>>>>>

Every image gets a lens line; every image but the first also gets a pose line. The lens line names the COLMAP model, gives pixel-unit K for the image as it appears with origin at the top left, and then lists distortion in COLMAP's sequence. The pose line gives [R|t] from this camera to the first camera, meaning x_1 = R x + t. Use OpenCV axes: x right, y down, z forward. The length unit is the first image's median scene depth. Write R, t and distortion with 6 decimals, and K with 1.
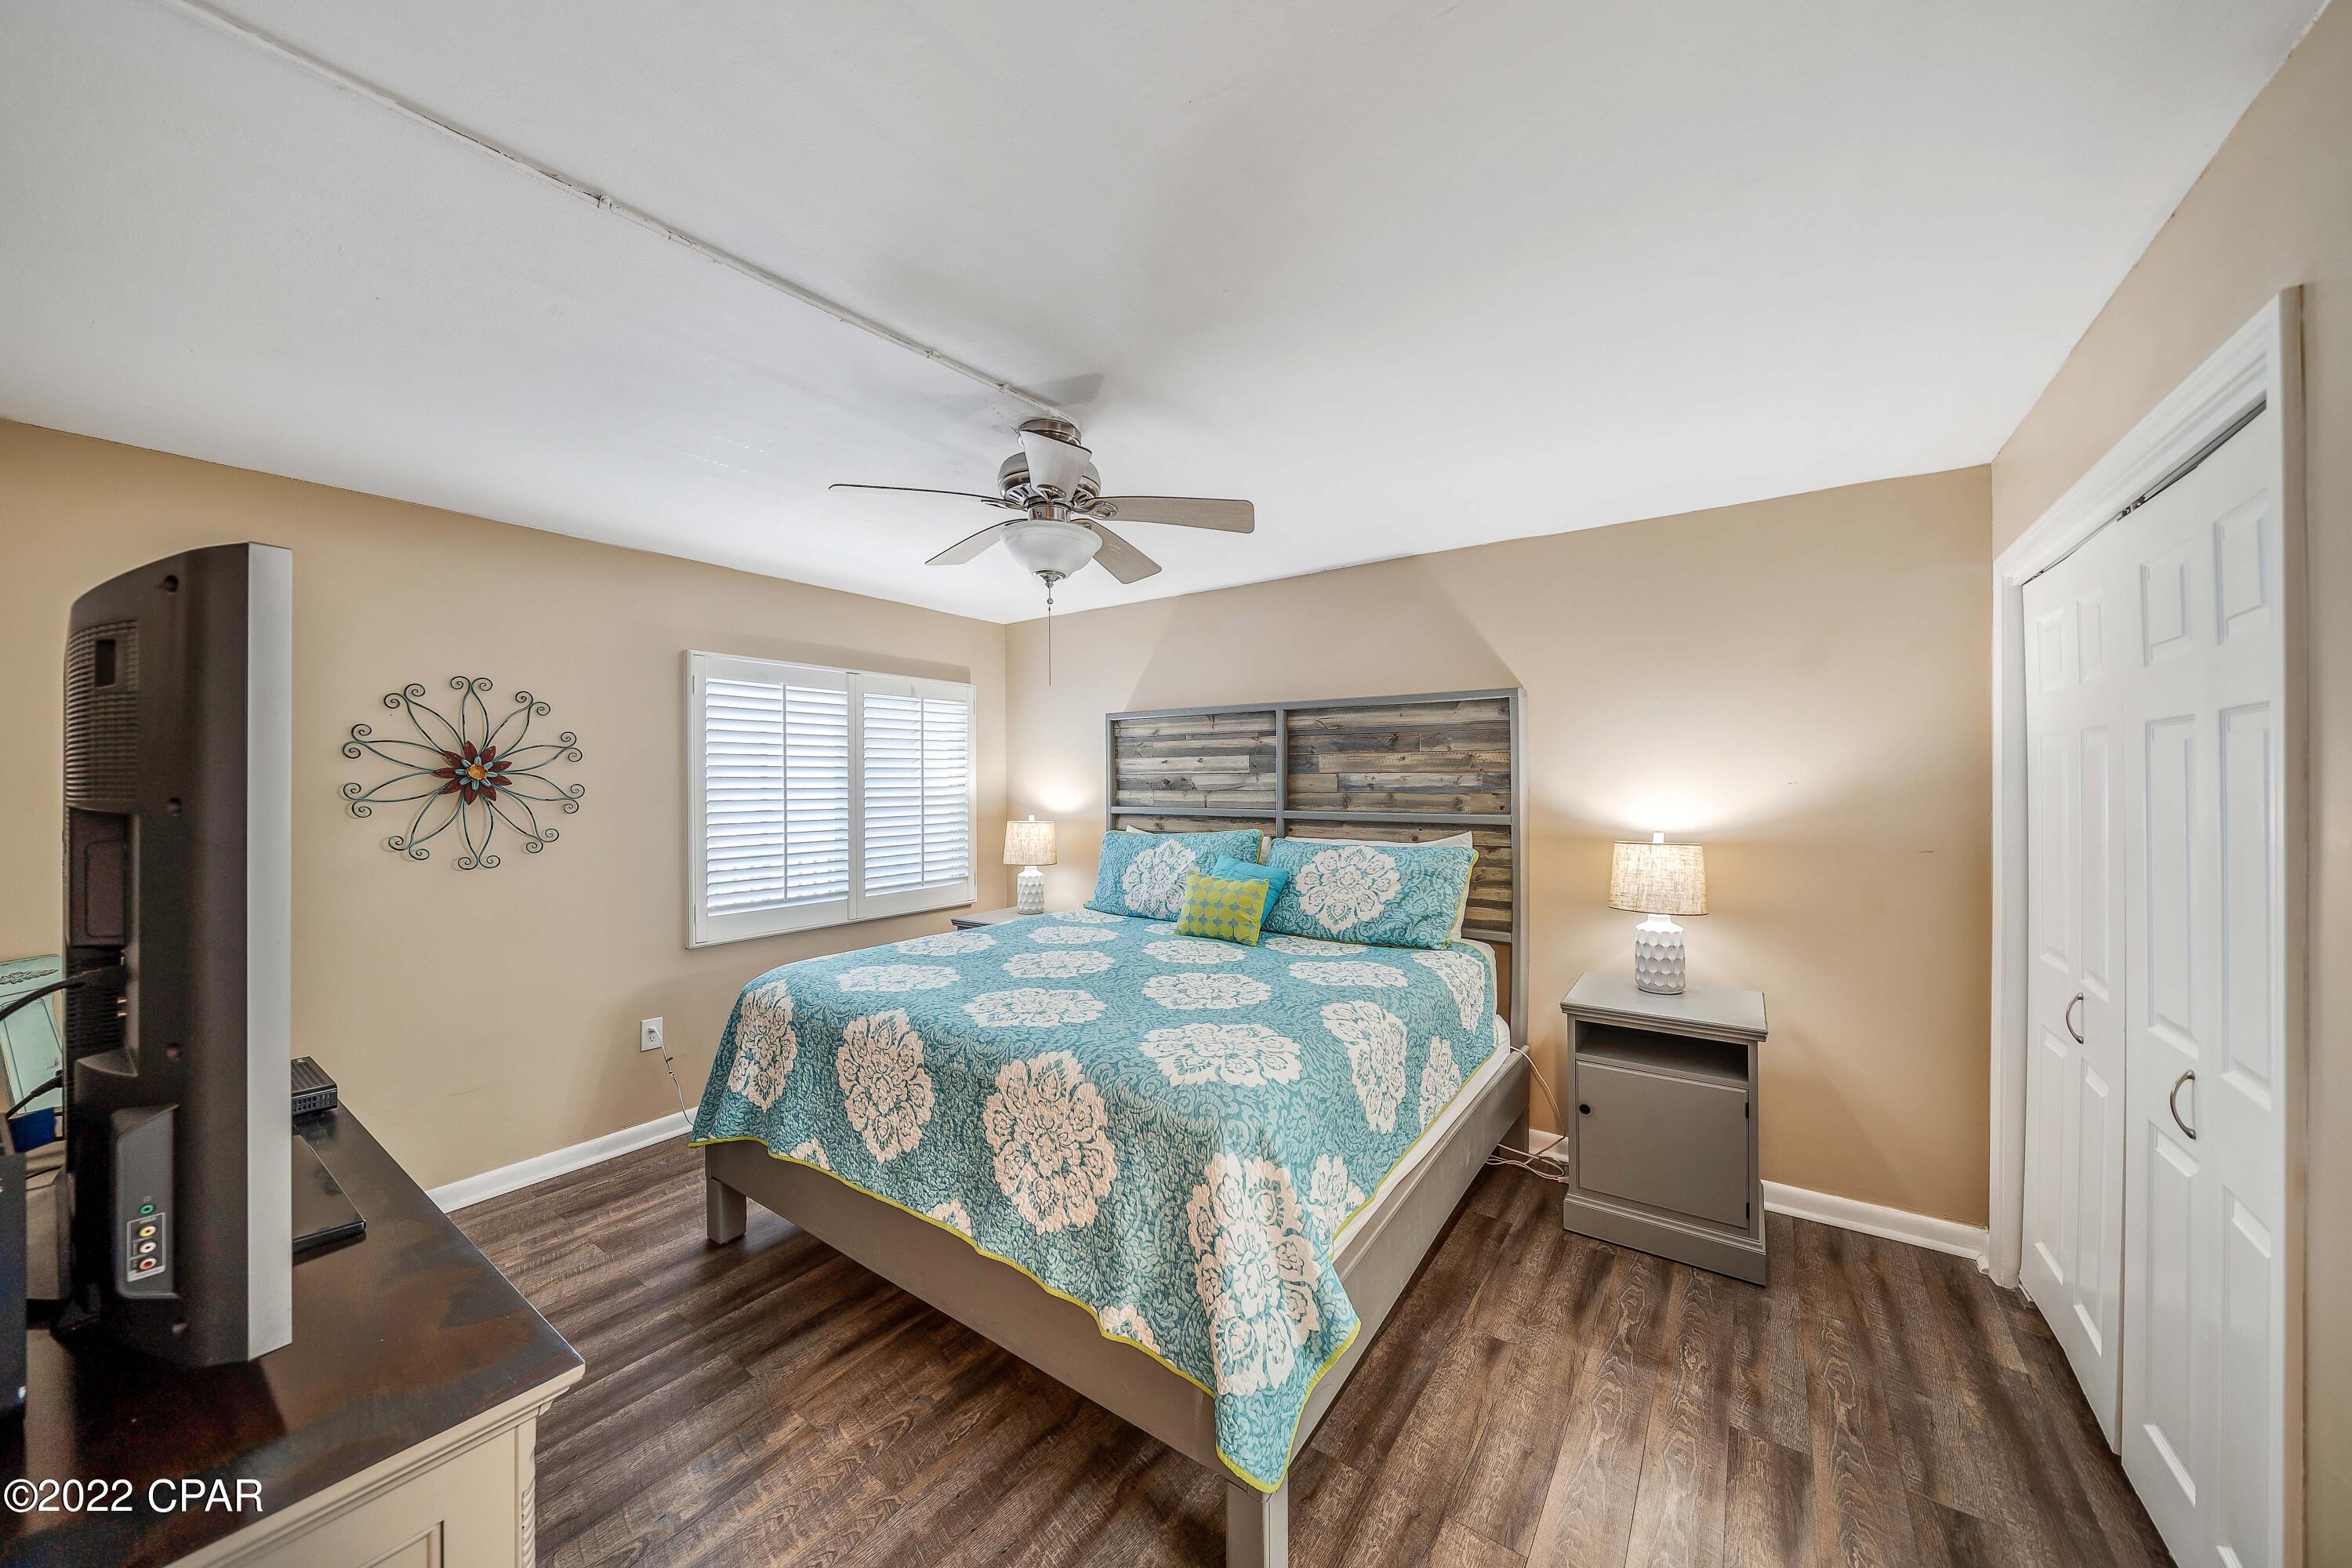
lens RADIAL K [[836.6, 0, 1158.5], [0, 836.6, 778.9], [0, 0, 1]] dist [-0.004759, -0.000155]
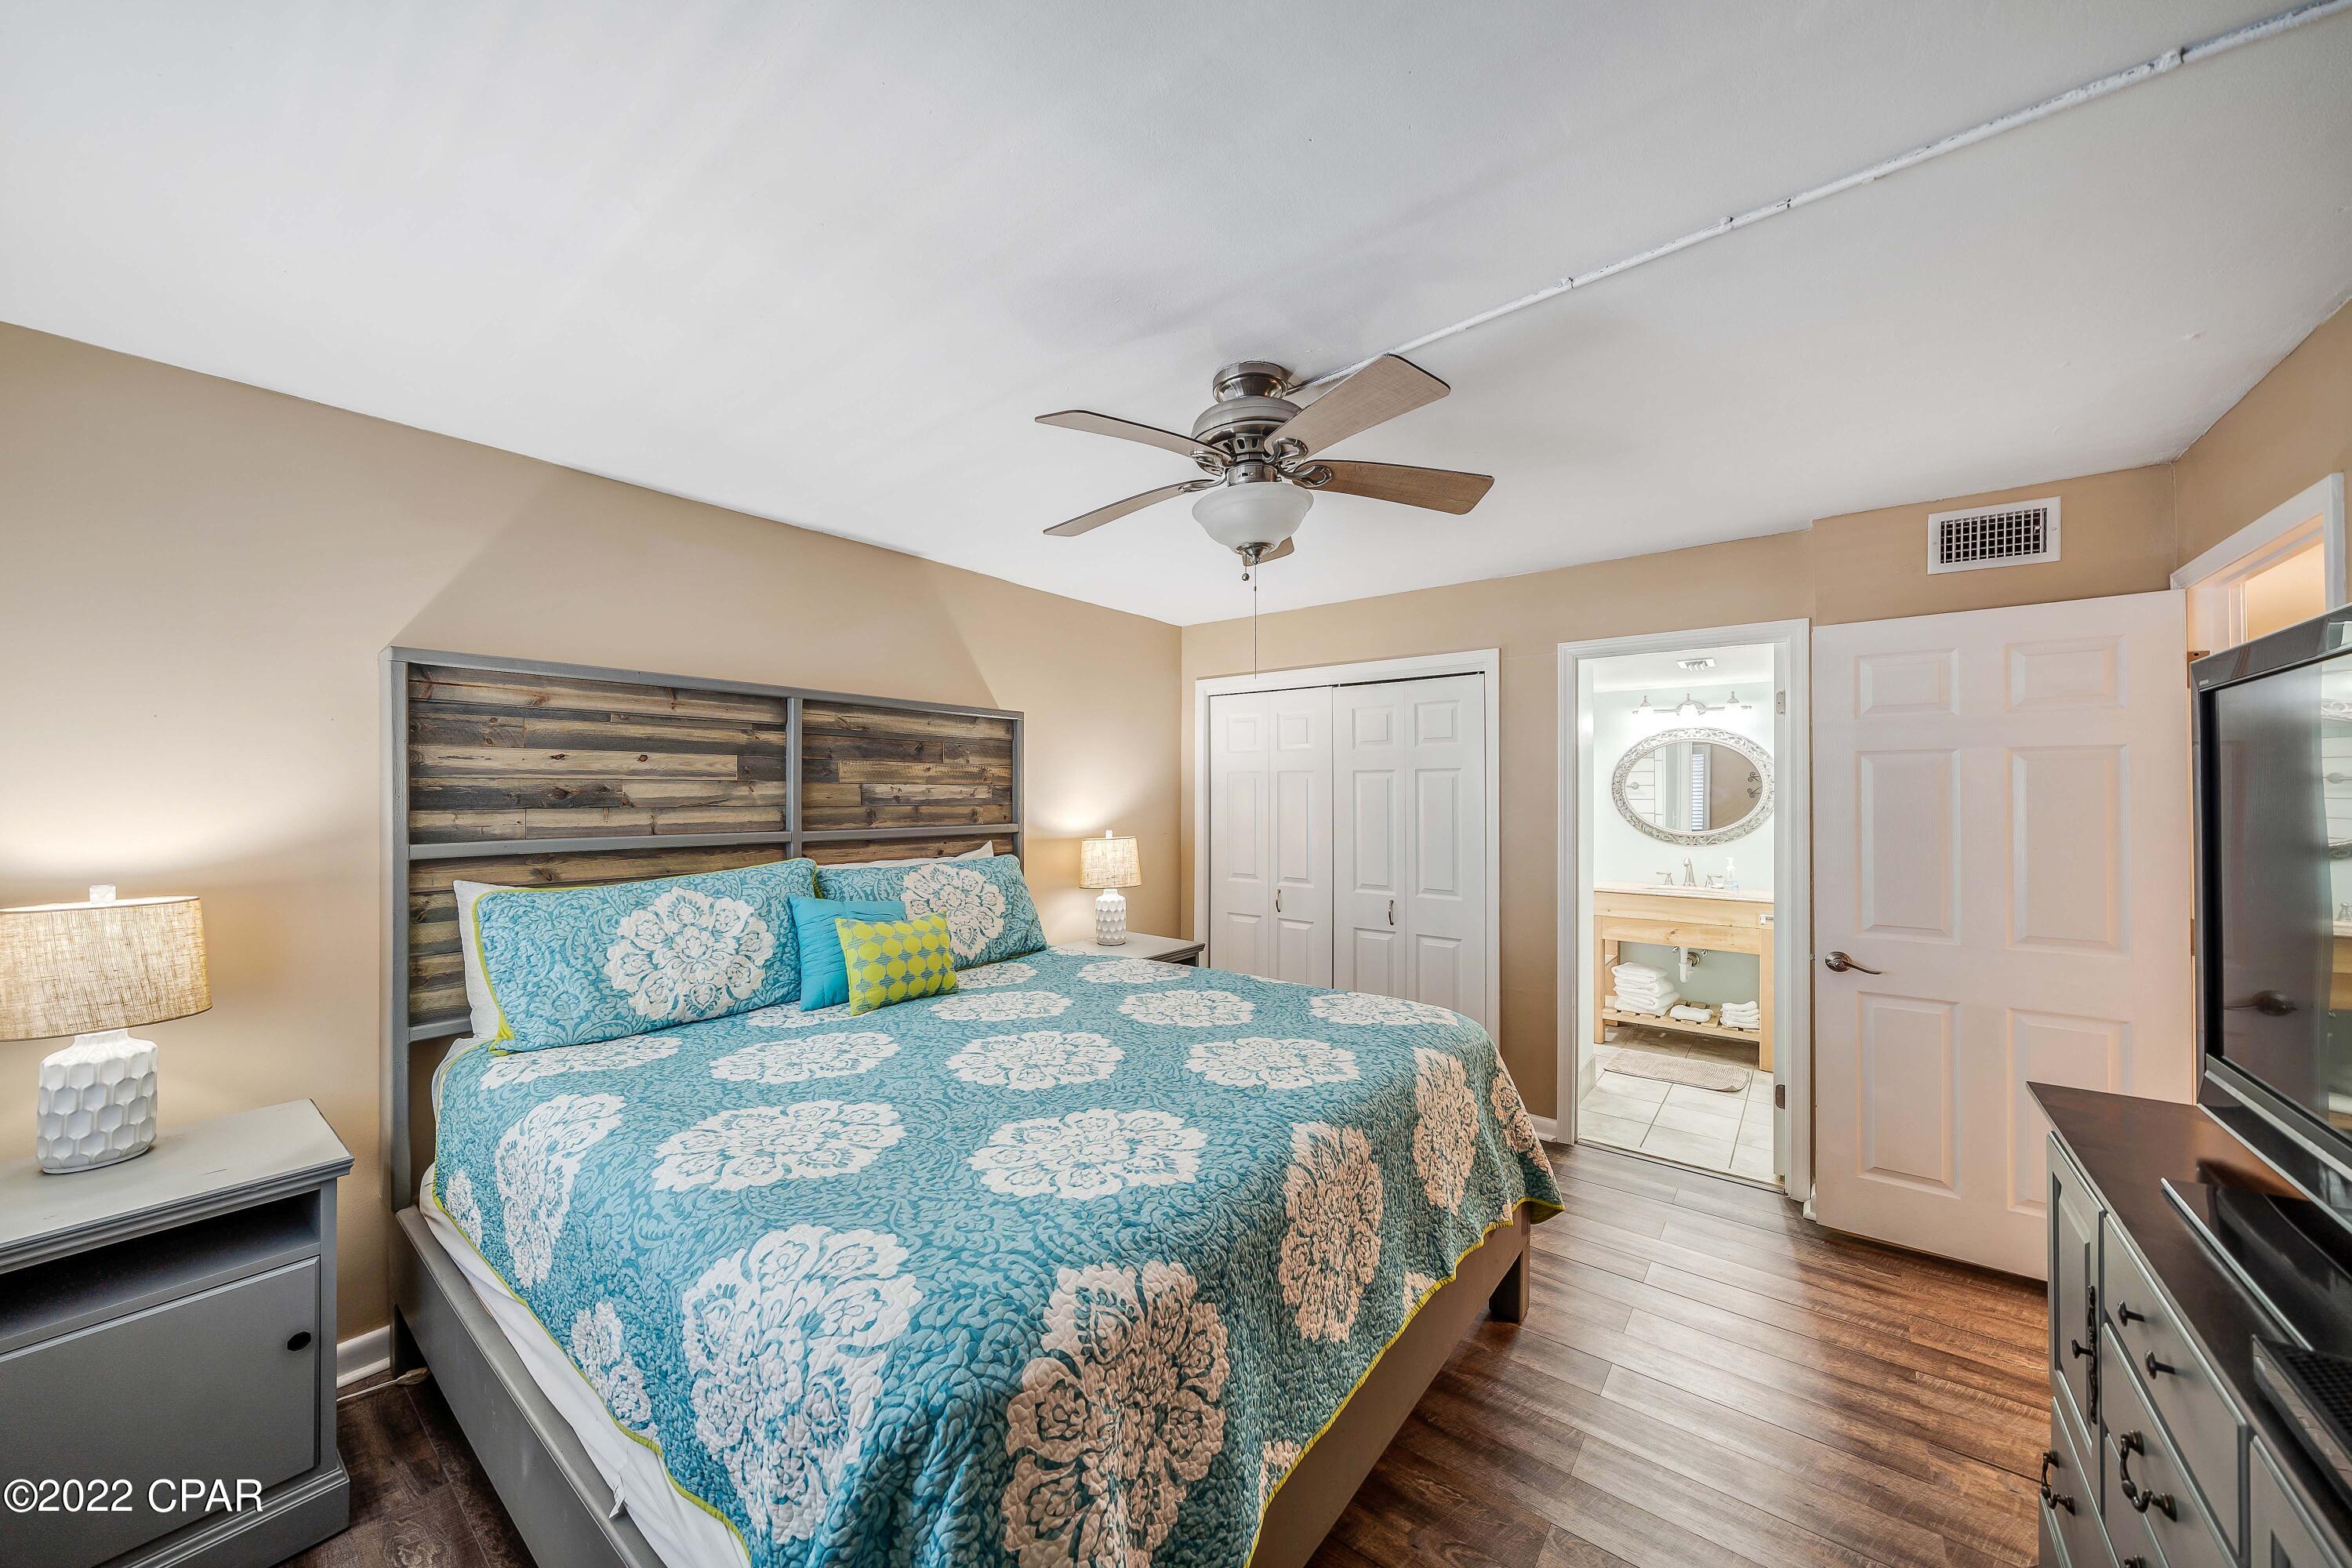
lens RADIAL K [[836.6, 0, 1158.5], [0, 836.6, 778.9], [0, 0, 1]] dist [-0.004759, -0.000155]
pose [[0.028225, 0.020000, 0.999402, -0.615664], [-0.005254, 0.999789, -0.019859, 0.003668], [-0.999588, -0.004690, 0.028324, 0.672466]]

<<<<<

Pictures excluded, quote all the data above exactly.

Every image gets a lens line; every image but the first also gets a pose line. The lens line names the COLMAP model, gives pixel-unit K for the image as it appears with origin at the top left, and then lists distortion in COLMAP's sequence. The pose line gives [R|t] from this camera to the first camera, meaning x_1 = R x + t. Use OpenCV axes: x right, y down, z forward. The length unit is the first image's median scene depth. Write R, t and distortion with 6 decimals, and K with 1.
lens RADIAL K [[836.6, 0, 1158.5], [0, 836.6, 778.9], [0, 0, 1]] dist [-0.004759, -0.000155]
lens RADIAL K [[836.6, 0, 1158.5], [0, 836.6, 778.9], [0, 0, 1]] dist [-0.004759, -0.000155]
pose [[0.028225, 0.020000, 0.999402, -0.615664], [-0.005254, 0.999789, -0.019859, 0.003668], [-0.999588, -0.004690, 0.028324, 0.672466]]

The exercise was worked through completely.